Though used in countless electronic gadgets and software programs since the 1980s, it wasn’t until two years ago that Forgent sued 44 companies, including some of the high-tech industry’s largest players. It claimed they were using the patented compression technique covered in the 672 without paying a licensing fee.
Thirteen companies have settled, including Yahoo! Inc. Over 50 others not involved in Forgent’s lawsuit have agreed to pay unspecified royalties for using the patent, including RIM, and Forgent has notified more than 1,000 other companies they may owe royalties.
Though a dollar figure wasn’t disclosed, RIM spokesman Mark Guibert said negotiations with Forgent resulted in a “reasonable agreement.”
The trial for the remaining defendants – among them Apple Computer, Dell, Hewlett-Packard, IBM and Microsoft – is still pending in the U.S. District Court in San Francisco.
Dan Venglarik, an intellectual property attorney with Davis Munck Butrus in Dallas who is not involved in the case, said Forgent’s tactics have far-reaching impact. Many smaller companies especially will be more likely to settle than dispute Forgent’s claim because of the high costs of litigation, which could easily top $3 million, he said.
“If the numbers make sense, companies are going to be inclined to settle to avoid the risk,” he said.
The issue has led some lawmakers to call for changes to the nation’s patent system.
Last year’s Patent Reform Act, sponsored by Reps. Lamar Smith, R-Texas, and Howard Berman, D-Calif., includes changes that seek to cut down on lawsuits by people who take out patents on products, methods or ideas just so they can sue a company for infringement if it eventually produces something similar.
A draft proposal remains under review by a congressional subcommittee chaired by Smith, a spokeswoman for his office said.
Forgent’s legal attacks haven’t come without a fight.
The New York-based Public Patent Foundation Inc. recently won a request to have the validity of the 672 reviewed by the U.S. Patent Office, a process that could take years. The group claims Forgent’s patent was incorrectly granted and should be revoked.
“I think it’s stupid that this type of policy is legal and profitable,” said Dan Ravicher, the group’s executive director.
Forgent dates back to the mid-1980s, when it was VTEL Corp., a maker and designer of videoconferencing equipment.

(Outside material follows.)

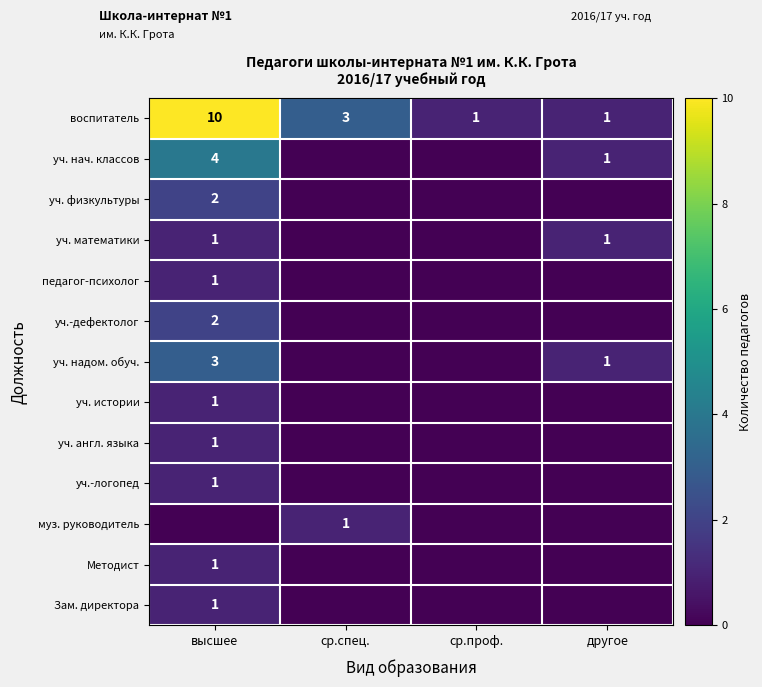

True or false: уч. математики has a value of 1 at другое.

True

VTEL performed a series of acquisitions, culminating in 1997 with Compression Labs Inc., which created and owned the 672 patent.

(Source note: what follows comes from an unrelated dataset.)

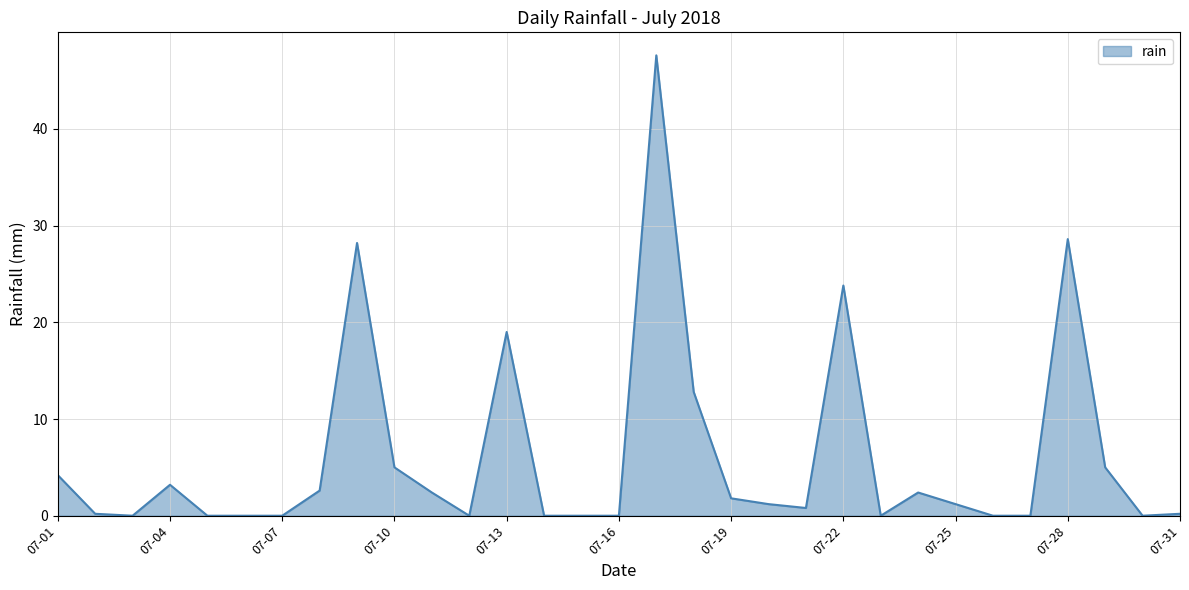

What is the maximum value shown in the chart?

47.6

In 2001, the company was renamed Forgent, and executives decided to focus on intellectual property.
“At that juncture we really decided it was best from a shareholder perspective to at least for the foreseeable future, focus ourselves around being a patent company,” Snyder said.
Forgent’s earnings, largely dependent on revenue from the 672, have fluctuated wildly over the years. The company’s stock has ranged from $1.10 to $3.27 a share in the last year and recently posted a second quarter loss of $500,000.

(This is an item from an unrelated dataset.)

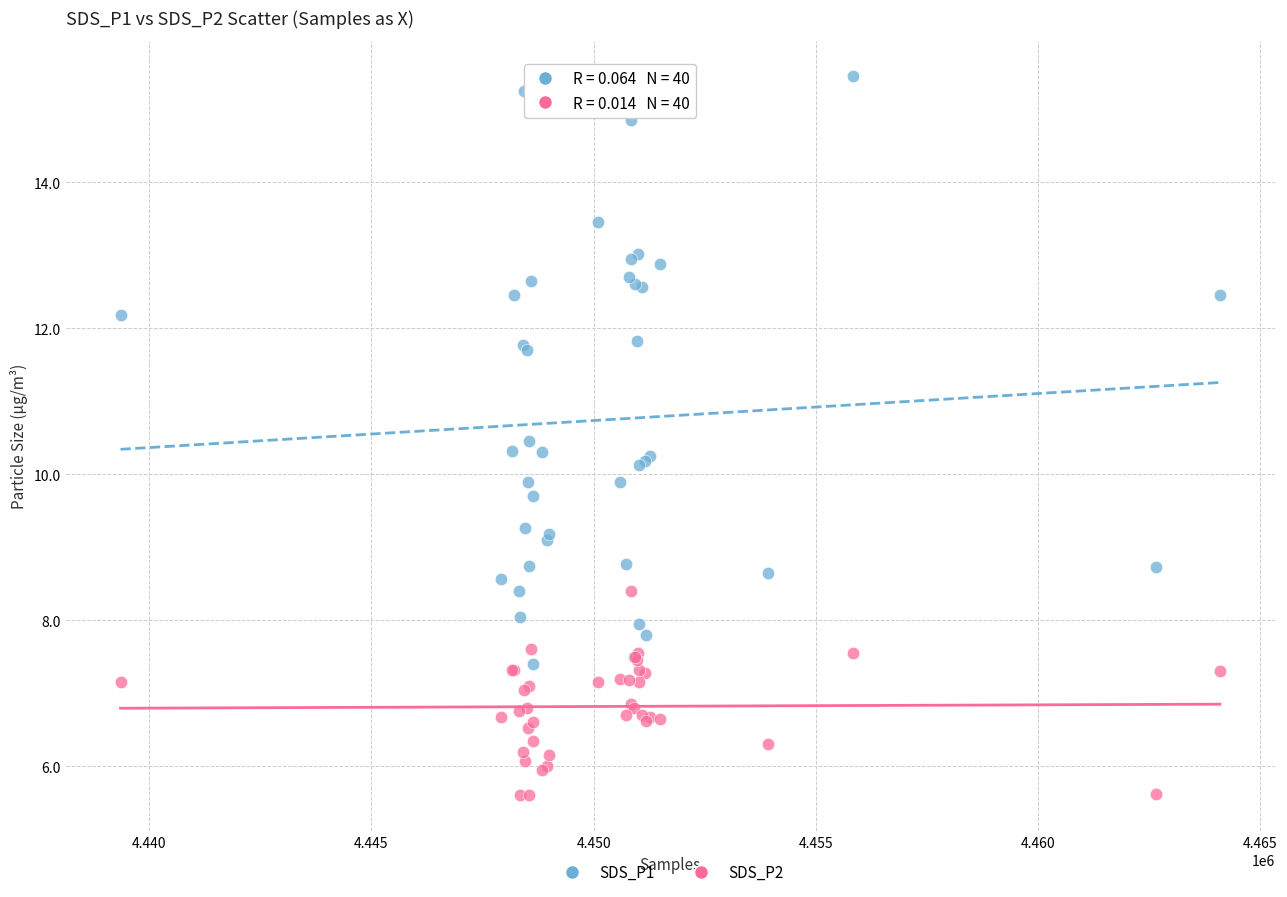

Which series has the widest spread of Y values?

SDS_P1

Forgent, which has about 30 other technology patents waiting in the wings, is already moving ahead with its next potential profit generator: U.S. Patent No. 6,285,746, which relates to how digital video recorders allow playback during recording.
EchoStar Communications, Motorola, TiVo and 12 other companies have been named as defendants in the case. A federal judge has set a mediation date for next month in U.S. District Court in Marshall, Texas.
In Austin, Forgent CEO Snyder, 61, sips from a coffee mug as he acknowledges the money won’t come in forever. Though it will be enforceable retroactively, the 672 expires in October.
Snyder sees part of that future in the company’s tiny NetSimplicity division, which makes scheduling software for businesses.
“Forgent’s really a company that’s in transition,” he said. “We got ourselves into this current mode of licensing because it’s been very fruitful for us. We see that as good return to the shareholder and good return on the R&D investment we made. But eventually, patents expire, so we will need a business in the future that’s sustainable.”